By Neil Hrab on 8.26.04 @ 12:06AM
The U.N. has decided to give the IRS a run for its money.
Upon returning from a United Nations-sponsored conclave in 1954,
philanthropist Preston Hotchkis warned Americans to "[g]et
acquainted with the United Nations, because what it does can touch
your pocketbook." Hotchkis would not be surprised at how just many
times his warning proved correct in the next 50 years. Many
Americans are still not aware of the oddball ambitions of this
international body -- ambitions that carry a steep price tag.

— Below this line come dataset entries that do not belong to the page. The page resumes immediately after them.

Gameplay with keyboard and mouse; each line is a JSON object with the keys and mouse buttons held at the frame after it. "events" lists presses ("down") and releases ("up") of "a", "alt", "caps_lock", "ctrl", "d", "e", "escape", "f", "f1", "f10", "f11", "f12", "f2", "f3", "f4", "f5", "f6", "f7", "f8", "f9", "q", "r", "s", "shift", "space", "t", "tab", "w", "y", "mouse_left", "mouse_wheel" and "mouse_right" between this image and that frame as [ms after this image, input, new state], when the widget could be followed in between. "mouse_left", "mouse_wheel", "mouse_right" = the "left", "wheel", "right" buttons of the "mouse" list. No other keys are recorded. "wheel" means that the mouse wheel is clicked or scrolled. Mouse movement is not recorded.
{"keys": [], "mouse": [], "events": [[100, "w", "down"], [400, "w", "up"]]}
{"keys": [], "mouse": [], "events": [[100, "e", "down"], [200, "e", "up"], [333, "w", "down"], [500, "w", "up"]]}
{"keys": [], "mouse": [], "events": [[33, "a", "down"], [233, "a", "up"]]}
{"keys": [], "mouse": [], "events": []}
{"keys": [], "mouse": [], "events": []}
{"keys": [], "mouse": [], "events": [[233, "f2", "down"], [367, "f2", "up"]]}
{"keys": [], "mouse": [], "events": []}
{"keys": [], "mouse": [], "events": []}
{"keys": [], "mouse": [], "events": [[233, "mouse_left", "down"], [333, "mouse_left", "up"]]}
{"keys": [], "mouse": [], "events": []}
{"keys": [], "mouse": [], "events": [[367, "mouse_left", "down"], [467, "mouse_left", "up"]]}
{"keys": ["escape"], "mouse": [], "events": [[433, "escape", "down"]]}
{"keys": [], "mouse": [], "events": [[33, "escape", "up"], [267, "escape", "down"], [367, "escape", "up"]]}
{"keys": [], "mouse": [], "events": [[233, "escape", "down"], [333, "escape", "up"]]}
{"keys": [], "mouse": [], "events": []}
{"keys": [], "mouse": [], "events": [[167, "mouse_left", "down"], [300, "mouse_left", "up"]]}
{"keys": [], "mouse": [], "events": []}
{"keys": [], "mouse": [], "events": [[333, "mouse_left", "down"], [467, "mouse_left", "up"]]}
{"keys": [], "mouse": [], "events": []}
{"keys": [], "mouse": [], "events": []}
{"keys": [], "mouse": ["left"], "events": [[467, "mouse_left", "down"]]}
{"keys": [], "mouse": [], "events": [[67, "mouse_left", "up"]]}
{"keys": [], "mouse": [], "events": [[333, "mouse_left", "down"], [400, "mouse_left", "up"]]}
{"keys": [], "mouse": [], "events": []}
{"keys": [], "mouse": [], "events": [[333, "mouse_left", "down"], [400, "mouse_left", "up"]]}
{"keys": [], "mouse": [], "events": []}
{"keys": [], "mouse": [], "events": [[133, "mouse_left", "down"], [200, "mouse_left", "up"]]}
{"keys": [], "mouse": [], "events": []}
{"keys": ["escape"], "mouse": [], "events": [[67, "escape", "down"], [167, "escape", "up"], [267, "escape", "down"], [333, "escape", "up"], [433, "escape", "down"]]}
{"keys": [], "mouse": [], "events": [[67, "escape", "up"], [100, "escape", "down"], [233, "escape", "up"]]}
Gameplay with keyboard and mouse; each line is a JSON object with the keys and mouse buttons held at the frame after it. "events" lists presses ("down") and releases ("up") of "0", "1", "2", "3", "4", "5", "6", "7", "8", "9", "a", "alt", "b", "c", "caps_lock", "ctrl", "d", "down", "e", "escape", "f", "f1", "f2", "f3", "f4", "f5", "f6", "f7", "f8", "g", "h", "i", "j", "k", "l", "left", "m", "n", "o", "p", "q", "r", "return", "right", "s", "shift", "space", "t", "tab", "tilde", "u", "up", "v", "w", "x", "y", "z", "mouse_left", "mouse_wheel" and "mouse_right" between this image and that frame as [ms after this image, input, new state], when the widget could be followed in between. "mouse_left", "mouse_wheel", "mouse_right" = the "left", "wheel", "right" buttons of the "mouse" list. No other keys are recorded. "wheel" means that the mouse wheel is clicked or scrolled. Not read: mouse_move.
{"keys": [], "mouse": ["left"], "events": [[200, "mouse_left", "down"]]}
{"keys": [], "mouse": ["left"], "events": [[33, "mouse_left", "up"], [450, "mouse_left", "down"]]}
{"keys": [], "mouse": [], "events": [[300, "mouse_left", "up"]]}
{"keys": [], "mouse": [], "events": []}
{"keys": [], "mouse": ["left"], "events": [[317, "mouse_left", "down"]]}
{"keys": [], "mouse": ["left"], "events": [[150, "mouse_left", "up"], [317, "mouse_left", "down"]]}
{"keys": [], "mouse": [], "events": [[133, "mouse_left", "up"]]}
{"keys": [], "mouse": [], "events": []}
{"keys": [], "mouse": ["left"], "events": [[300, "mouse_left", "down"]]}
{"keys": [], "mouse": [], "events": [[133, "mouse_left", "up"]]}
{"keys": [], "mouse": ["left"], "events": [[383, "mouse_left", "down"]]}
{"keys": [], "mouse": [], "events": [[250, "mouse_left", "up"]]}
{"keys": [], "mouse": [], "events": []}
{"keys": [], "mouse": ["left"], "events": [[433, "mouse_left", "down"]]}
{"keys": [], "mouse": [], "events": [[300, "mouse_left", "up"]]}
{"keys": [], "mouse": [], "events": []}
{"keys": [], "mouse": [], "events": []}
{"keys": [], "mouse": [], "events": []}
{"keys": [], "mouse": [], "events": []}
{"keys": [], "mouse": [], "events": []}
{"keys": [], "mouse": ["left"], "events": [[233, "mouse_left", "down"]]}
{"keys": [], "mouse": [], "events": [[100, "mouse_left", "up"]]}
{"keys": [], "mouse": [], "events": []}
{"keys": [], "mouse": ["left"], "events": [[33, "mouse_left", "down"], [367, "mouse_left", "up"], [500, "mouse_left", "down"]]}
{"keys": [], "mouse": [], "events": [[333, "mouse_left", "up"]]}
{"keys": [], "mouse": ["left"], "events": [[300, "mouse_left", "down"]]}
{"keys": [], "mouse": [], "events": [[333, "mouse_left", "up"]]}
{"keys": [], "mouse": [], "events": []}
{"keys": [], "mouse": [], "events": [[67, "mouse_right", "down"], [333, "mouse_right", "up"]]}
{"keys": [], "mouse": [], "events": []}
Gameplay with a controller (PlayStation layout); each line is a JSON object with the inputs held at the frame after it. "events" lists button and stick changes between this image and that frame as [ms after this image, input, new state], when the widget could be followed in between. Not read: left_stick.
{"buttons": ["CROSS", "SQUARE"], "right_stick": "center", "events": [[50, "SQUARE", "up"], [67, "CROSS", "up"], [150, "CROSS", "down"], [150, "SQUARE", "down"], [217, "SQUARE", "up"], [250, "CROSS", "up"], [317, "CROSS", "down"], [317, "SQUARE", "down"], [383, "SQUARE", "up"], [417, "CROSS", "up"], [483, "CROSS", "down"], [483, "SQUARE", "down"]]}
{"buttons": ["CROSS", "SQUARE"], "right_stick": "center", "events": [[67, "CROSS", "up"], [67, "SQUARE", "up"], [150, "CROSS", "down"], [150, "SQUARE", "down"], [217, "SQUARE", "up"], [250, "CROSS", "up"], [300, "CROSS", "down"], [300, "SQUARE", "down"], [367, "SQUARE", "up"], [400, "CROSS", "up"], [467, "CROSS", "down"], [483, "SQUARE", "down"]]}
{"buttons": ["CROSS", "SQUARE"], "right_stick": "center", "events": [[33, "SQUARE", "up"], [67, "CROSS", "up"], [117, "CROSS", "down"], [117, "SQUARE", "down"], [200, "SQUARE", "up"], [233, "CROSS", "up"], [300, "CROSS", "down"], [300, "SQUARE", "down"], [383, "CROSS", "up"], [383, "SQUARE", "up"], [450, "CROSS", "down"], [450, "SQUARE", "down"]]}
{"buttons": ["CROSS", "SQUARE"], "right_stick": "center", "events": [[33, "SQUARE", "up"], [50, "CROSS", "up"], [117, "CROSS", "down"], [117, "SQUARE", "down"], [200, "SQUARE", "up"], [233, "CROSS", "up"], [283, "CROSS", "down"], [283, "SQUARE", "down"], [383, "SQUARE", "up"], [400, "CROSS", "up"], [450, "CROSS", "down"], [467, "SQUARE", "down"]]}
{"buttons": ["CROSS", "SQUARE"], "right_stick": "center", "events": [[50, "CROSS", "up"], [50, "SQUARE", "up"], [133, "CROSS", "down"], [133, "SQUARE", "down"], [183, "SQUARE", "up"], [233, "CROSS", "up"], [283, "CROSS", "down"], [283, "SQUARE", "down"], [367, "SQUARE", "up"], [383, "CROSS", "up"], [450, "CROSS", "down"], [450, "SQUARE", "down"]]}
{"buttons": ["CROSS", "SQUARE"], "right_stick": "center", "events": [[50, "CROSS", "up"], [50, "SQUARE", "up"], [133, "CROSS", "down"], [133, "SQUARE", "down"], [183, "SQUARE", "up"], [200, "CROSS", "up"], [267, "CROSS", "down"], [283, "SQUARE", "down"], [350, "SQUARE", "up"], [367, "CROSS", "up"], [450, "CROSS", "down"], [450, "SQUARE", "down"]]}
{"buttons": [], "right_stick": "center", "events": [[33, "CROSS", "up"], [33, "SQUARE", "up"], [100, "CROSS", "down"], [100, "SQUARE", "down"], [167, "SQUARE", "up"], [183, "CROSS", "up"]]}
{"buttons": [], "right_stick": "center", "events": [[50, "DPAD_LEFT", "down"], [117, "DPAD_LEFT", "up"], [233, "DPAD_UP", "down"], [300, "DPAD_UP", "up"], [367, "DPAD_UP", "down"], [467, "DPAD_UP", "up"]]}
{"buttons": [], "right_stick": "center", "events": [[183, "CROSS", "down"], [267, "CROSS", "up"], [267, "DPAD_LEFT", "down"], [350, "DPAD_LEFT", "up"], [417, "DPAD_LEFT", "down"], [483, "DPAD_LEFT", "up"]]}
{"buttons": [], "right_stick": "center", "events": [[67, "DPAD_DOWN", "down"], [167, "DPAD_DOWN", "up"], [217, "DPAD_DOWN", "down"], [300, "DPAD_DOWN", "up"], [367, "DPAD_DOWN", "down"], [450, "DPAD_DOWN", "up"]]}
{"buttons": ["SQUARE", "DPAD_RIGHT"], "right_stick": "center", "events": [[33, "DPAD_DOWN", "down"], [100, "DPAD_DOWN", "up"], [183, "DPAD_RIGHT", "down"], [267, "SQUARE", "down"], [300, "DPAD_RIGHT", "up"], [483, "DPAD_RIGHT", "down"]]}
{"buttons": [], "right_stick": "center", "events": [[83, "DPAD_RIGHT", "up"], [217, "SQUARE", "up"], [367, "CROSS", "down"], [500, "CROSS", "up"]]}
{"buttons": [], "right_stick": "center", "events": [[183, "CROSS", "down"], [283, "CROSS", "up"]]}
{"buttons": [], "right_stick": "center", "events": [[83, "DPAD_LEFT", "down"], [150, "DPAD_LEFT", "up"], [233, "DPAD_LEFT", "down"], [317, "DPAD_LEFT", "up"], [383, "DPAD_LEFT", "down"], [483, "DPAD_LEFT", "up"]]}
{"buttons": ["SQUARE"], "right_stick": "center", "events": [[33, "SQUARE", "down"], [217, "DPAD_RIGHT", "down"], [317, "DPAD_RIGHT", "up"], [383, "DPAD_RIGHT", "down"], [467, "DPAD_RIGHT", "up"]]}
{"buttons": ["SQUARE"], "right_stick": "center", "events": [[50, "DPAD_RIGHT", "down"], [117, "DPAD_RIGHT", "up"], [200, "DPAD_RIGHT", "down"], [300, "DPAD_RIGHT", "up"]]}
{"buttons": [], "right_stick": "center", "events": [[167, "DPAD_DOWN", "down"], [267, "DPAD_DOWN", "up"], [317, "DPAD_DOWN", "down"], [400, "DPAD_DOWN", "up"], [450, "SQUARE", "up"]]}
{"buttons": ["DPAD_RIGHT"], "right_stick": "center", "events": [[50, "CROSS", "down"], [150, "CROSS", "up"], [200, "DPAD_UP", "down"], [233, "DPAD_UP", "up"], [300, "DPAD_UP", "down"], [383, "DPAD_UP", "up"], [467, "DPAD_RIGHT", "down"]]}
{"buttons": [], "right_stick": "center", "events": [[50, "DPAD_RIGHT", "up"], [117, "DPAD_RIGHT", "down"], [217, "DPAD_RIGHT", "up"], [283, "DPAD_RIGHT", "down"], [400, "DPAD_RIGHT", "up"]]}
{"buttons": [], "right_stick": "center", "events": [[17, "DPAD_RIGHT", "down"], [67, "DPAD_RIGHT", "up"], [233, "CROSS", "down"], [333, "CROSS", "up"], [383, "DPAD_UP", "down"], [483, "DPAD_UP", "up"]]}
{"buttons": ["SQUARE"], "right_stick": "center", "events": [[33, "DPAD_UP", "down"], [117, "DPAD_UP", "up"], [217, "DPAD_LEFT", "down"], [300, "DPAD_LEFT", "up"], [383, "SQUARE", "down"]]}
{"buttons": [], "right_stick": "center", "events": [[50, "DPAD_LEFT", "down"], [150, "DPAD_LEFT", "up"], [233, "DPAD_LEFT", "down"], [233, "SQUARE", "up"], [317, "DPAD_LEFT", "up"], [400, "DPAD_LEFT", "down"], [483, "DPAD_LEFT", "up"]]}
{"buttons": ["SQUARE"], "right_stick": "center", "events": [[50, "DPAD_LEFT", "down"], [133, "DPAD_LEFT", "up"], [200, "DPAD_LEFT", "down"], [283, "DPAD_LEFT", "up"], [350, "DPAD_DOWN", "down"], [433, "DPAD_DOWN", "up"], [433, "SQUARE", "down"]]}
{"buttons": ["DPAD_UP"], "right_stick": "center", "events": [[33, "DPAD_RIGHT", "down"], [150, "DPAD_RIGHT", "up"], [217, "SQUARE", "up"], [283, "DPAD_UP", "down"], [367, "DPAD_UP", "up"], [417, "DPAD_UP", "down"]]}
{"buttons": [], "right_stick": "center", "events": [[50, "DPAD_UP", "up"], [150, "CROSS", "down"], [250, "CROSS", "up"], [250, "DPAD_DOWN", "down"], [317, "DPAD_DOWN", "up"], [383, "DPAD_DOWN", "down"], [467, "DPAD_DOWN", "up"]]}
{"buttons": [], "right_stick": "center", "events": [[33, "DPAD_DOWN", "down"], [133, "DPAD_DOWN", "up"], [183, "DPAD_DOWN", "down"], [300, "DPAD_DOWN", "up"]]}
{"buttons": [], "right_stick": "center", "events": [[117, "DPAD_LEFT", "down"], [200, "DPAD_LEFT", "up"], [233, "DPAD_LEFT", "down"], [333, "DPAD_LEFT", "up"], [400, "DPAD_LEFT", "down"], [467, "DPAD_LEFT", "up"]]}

For decades, the U.N. has sought to create new revenue streams
to fatten its coffers. A document to be released this September
will introduce the latest scheme. The Department of Economic and
Social Affairs (DESA) will present the General Assembly with a
study that DESA head Jose Antonio Ocampo calls "proposed global
taxes." The report will consider 5 levies: an airline travel tax, a
weapons sales tax, a carbon tax, a tax on currency trading
transactions, and -- I am not making this up -- a lottery.
Of course, none of the global tax blather in this report
represents new thinking. The lottery idea, for example, goes back
to 1972, when Ghana first floated it. The odds of any of these
proposals ever being enacted are about a thousand to one. Still, it
represents a way of thinking that is both troubling and harmful.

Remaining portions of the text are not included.